_Work request_
Looking at the listing below, retype exactly the lines starting at the one containing "The federal Office of Research Integrity may, after" and ending at the one containing "Taking a compliance action.", both included, and nothing else.
======== Data excerpts
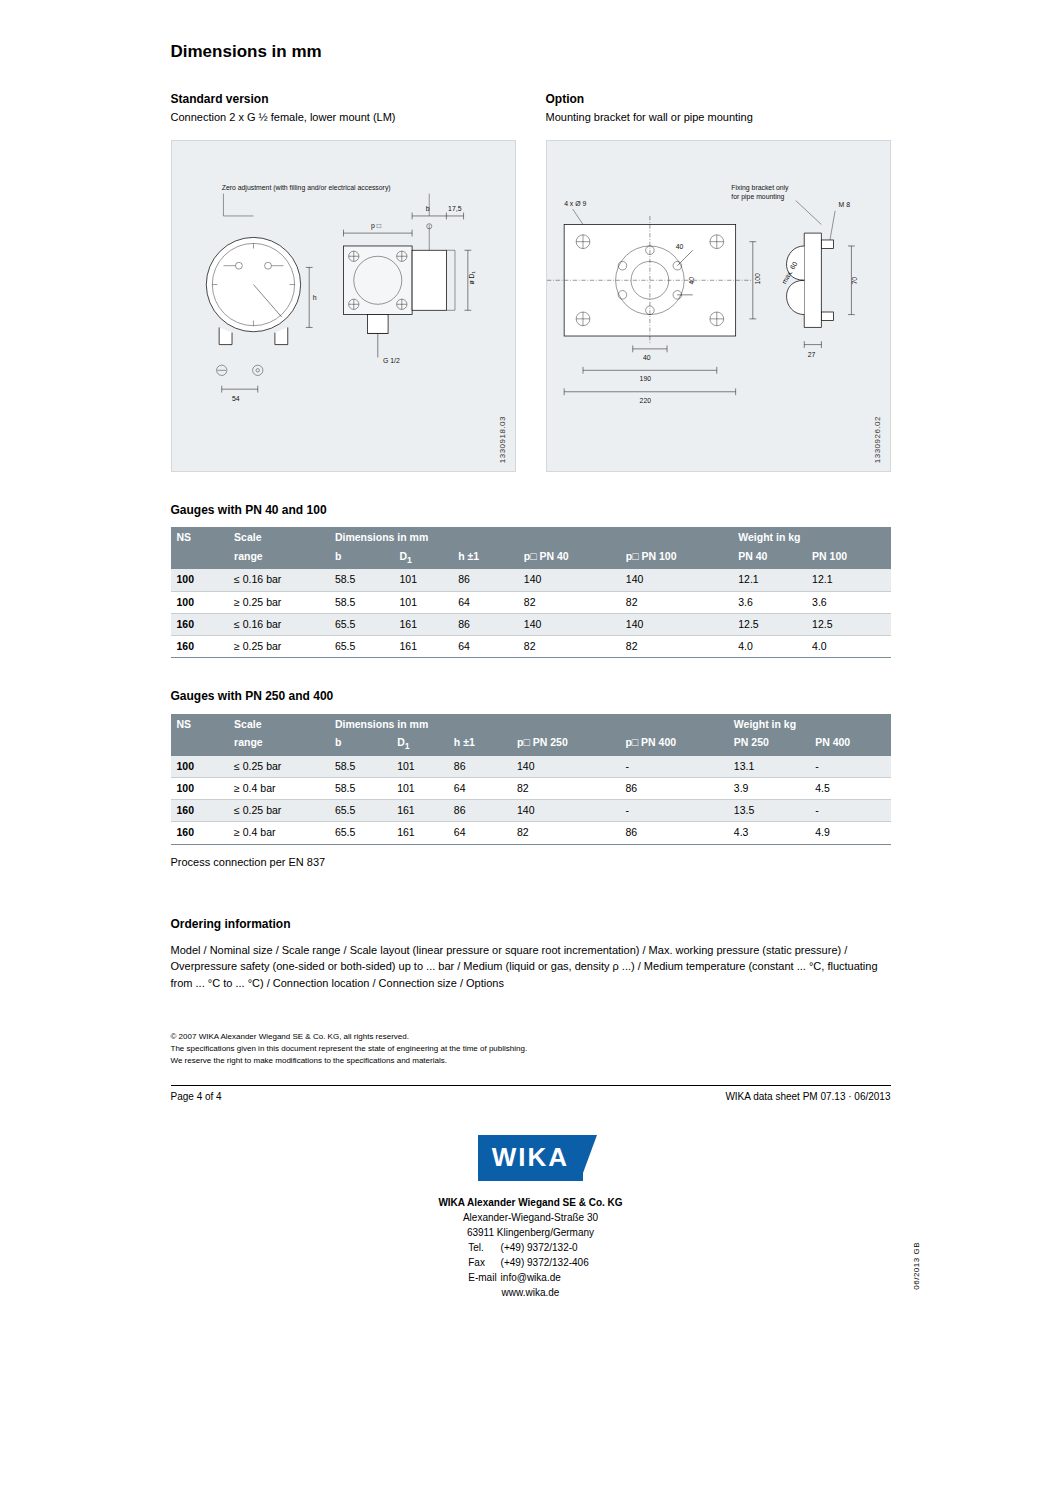Dimensions in mm
Standard version
Connection 2 x G ½ female, lower mount (LM)
Zero adjustment (with filling and/or electrical accessory) 54 h b 17,5 p □ ø D₁ G 1/2 1330918.03
Option
Mounting bracket for wall or pipe mounting
Fixing bracket only for pipe mounting 4 x Ø 9 40 40 40 190 220 100 max. 60 M 8 70 27 1330926.02
Gauges with PN 40 and 100
| NS | Scale | Dimensions in mm | | Weight in kg |
| --- | --- | --- | --- | --- |
| range | b | D 1 | h ±1 | p□ PN 40 | p□ PN 100 | PN 40 | PN 100 |
| 100 | ≤ 0.16 bar | 58.5 | 101 | 86 | 140 | 140 | 12.1 | 12.1 |
| 100 | ≥ 0.25 bar | 58.5 | 101 | 64 | 82 | 82 | 3.6 | 3.6 |
| 160 | ≤ 0.16 bar | 65.5 | 161 | 86 | 140 | 140 | 12.5 | 12.5 |
| 160 | ≥ 0.25 bar | 65.5 | 161 | 64 | 82 | 82 | 4.0 | 4.0 |
Gauges with PN 250 and 400
| NS | Scale | Dimensions in mm | | Weight in kg |
| --- | --- | --- | --- | --- |
| range | b | D 1 | h ±1 | p□ PN 250 | p□ PN 400 | PN 250 | PN 400 |
| 100 | ≤ 0.25 bar | 58.5 | 101 | 86 | 140 | - | 13.1 | - |
| 100 | ≥ 0.4 bar | 58.5 | 101 | 64 | 82 | 86 | 3.9 | 4.5 |
| 160 | ≤ 0.25 bar | 65.5 | 161 | 86 | 140 | - | 13.5 | - |
| 160 | ≥ 0.4 bar | 65.5 | 161 | 64 | 82 | 86 | 4.3 | 4.9 |
Process connection per EN 837
Ordering information
Model / Nominal size / Scale range / Scale layout (linear pressure or square root incrementation) / Max. working pressure (static pressure) / Overpressure safety (one-sided or both-sided) up to ... bar / Medium (liquid or gas, density ρ ...) / Medium temperature (constant ... °C, fluctuating from ... °C to ... °C) / Connection location / Connection size / Options
© 2007 WIKA Alexander Wiegand SE & Co. KG, all rights reserved.
The specifications given in this document represent the state of engineering at the time of publishing.
We reserve the right to make modifications to the specifications and materials.
Page 4 of 4 WIKA data sheet PM 07.13 · 06/2013
WIKA
WIKA Alexander Wiegand SE & Co. KG
Alexander-Wiegand-Straße 30
63911 Klingenberg/Germany
| Tel. | (+49) 9372/132-0 |
| Fax | (+49) 9372/132-406 |
| E-mail | info@wika.de |
www.wika.de
06/2013 GB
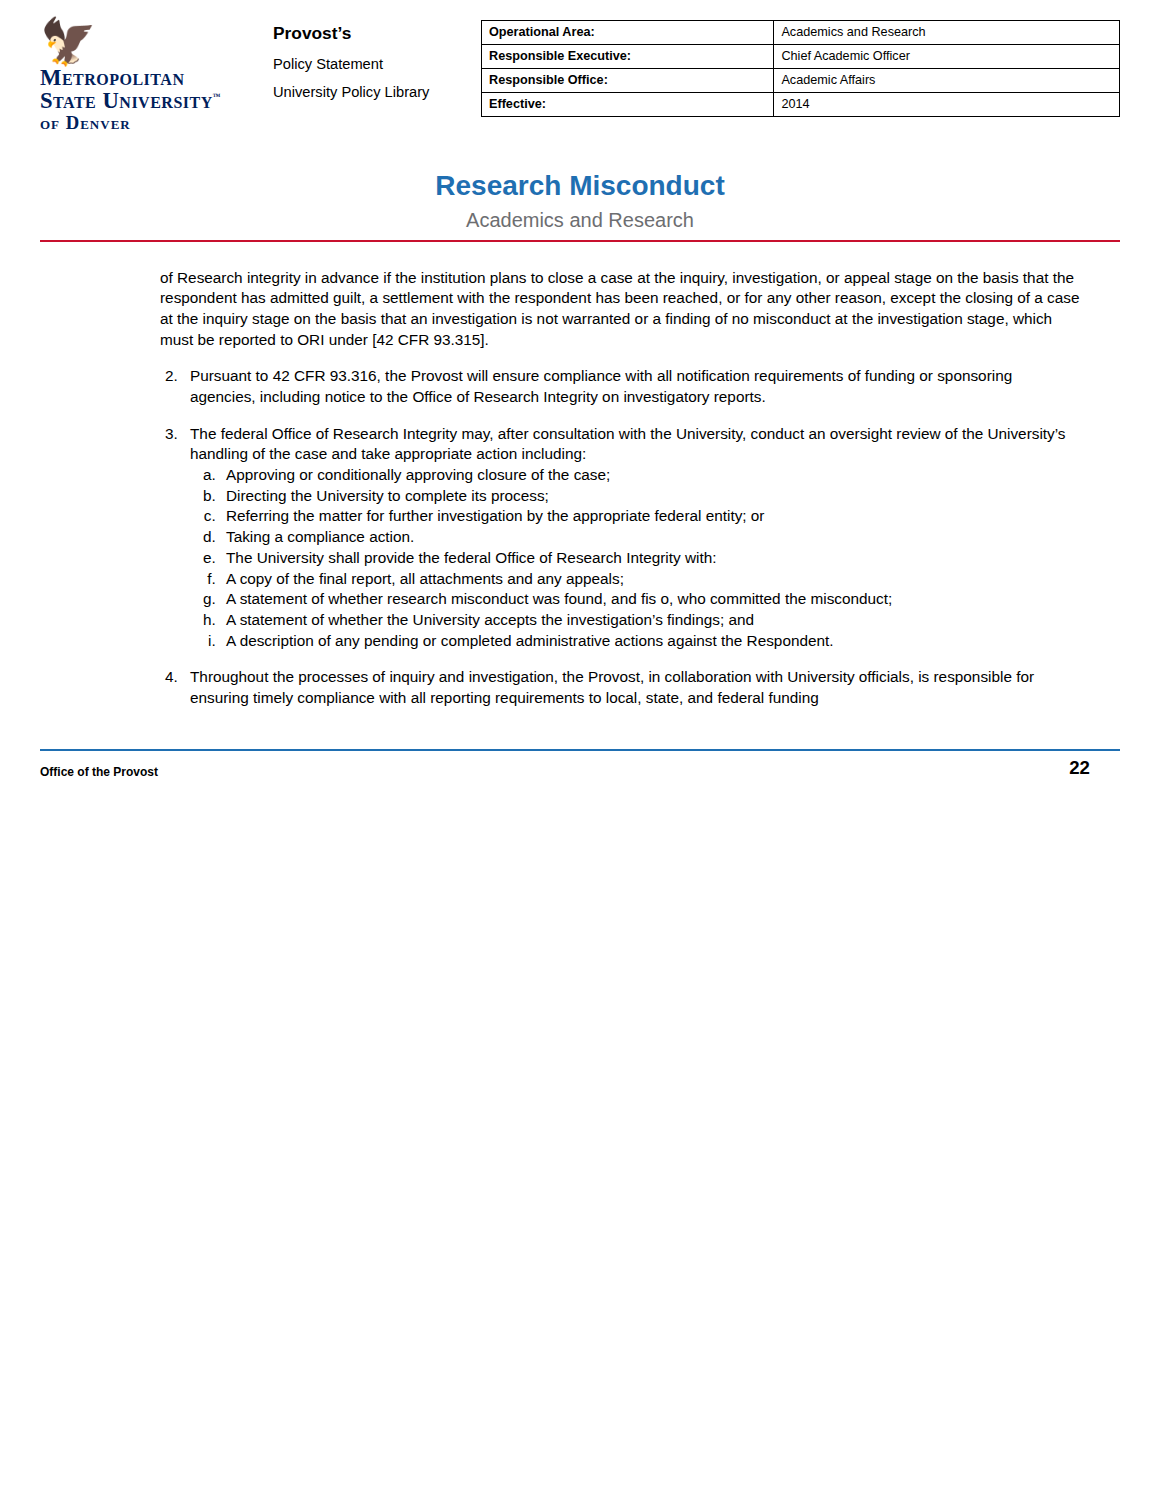🦅
Metropolitan
State University™
of Denver
Provost’s
Policy Statement
University Policy Library
| Operational Area: | Academics and Research |
| Responsible Executive: | Chief Academic Officer |
| Responsible Office: | Academic Affairs |
| Effective: | 2014 |
Research Misconduct
Academics and Research
of Research integrity in advance if the institution plans to close a case at the inquiry, investigation, or appeal stage on the basis that the respondent has admitted guilt, a settlement with the respondent has been reached, or for any other reason, except the closing of a case at the inquiry stage on the basis that an investigation is not warranted or a finding of no misconduct at the investigation stage, which must be reported to ORI under [42 CFR 93.315].
Pursuant to 42 CFR 93.316, the Provost will ensure compliance with all notification requirements of funding or sponsoring agencies, including notice to the Office of Research Integrity on investigatory reports.
The federal Office of Research Integrity may, after consultation with the University, conduct an oversight review of the University’s handling of the case and take appropriate action including:
Approving or conditionally approving closure of the case;
Directing the University to complete its process;
Referring the matter for further investigation by the appropriate federal entity; or
Taking a compliance action.
The University shall provide the federal Office of Research Integrity with:
A copy of the final report, all attachments and any appeals;
A statement of whether research misconduct was found, and fis o, who committed the misconduct;
A statement of whether the University accepts the investigation’s findings; and
A description of any pending or completed administrative actions against the Respondent.
Throughout the processes of inquiry and investigation, the Provost, in collaboration with University officials, is responsible for ensuring timely compliance with all reporting requirements to local, state, and federal funding
Office of the Provost
22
================
_Output_
The federal Office of Research Integrity may, after consultation with the University, conduct an oversight review of the University’s handling of the case and take appropriate action including:
Approving or conditionally approving closure of the case;
Directing the University to complete its process;
Referring the matter for further investigation by the appropriate federal entity; or
Taking a compliance action.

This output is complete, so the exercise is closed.